La interpretación que San Ireneo (+ 202) dio del tetramorfos y que la Iglesia hizo suya después de él, se sitúa en la prolongación de esta línea. En la misteriosa aparición surgida del cielo entreabierto, en medio de los cuatro Vivientes, Ireneo, refiriéndose a los símbolos tradicionales del universo en la Antigüedad, reconoció la manifestación universal de Dios a los hombres atentos, siendo ésta la figura del anuncio de Cristo al mundo por los cuatro evangelios. «No es admisible, dice, que haya más de cuatro evangelios, ni tampoco menos. Son cuatro las regiones del mundo en que vivimos y cuatro los vientos de los puntos cardinales… Por lo cual es evidente que el Hacedor de todas las cosas, el Verbo, que está sentado sobre los querubines (los Vivientes de la visión) y sostiene el universo, cuando se nos manifestó a los hombres, nos dio su Evangelio bajo cuatro formas, pero sostenido por un solo espíritu… Los querubines tienen, en efecto, cuatro figuras (león, toro, águila, hombre) y sus semblantes son imágenes de la actividad del Hijo dé Dios». Ireneo expone luego el parentesco de los evangelistas con los Vivientes; claro está que es puramente arbitraria y sólo tiene verdadero interés en iconografía; tras una ligera modificación este parentesco se perpetuó a través de los tiempos hasta nuestros días. El águila se le atribuyó a Juan, el toro a Lucas, el león a Marcos y el ángel-hombre a Mateo.
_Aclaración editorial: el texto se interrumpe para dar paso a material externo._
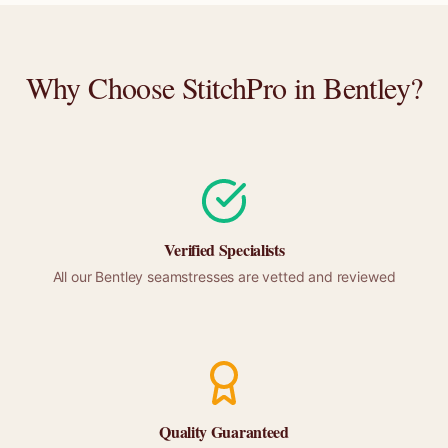
Why Choose StitchPro in
Bentley
?
Verified Specialists
All our
Bentley
seamstresses are vetted and reviewed
Quality Guaranteed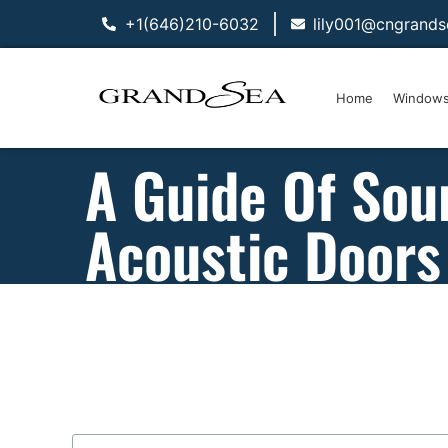
+1(646)210-6032
lily001@cngrand
Home
Window
A Guide Of Sou
Acoustic Doors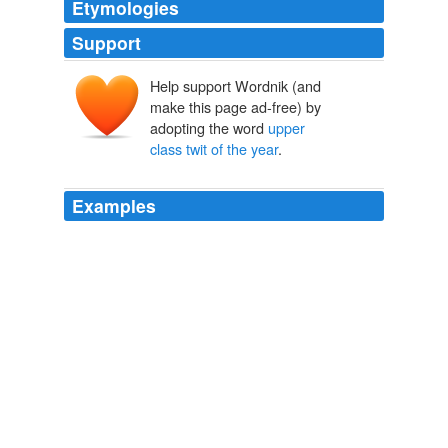
Etymologies
Support
Help support Wordnik (and
make this page ad-free) by
adopting the word
upper
class twit of the year
.
Examples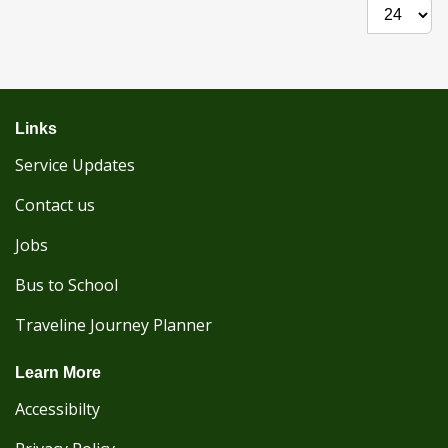
Show per
Links
Service Updates
Contact us
Jobs
Bus to School
Traveline Journey Planner
Learn More
Accessibilty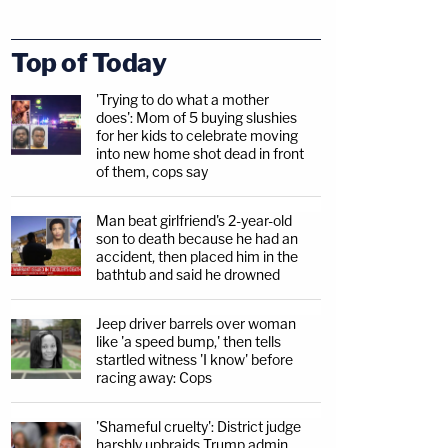
Top of Today
'Trying to do what a mother
does': Mom of 5 buying slushies
for her kids to celebrate moving
into new home shot dead in front
of them, cops say
Man beat girlfriend's 2-year-old
son to death because he had an
accident, then placed him in the
bathtub and said he drowned
Jeep driver barrels over woman
like 'a speed bump,' then tells
startled witness 'I know' before
racing away: Cops
'Shameful cruelty': District judge
harshly upbraids Trump admin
Un hermoso texto de Hipólito de Roma, martirizado en 235, hace la síntesis de lo anterior con la simbólica de los ríos del paraíso. «Edén es el nombre del nuevo jardín de delicias… Corre en ese jardín un río de agua inagotable. Cuatro ríos salen de él y riegan toda la tierra. Esto mismo ocurre con la Iglesia. Cristo, que es el río, es anunciado en el mundo por los cuatro evangelios» (Comentario sobre Daniel, I, 17).
La imagen del mundo heredada de la Antigüedad se ha convertido en imagen cristiana del cosmos evangelizado. Este mundo emana de Cristo, «artífice del universo» y centro de la nueva creación, que se sienta en un trono rodeado de los cuatro Vivientes orientados hacia los cuatro puntos cardinales, simbolizando la difusión del mensaje de los cuatro evangelistas a los cuatro extremos del mundo.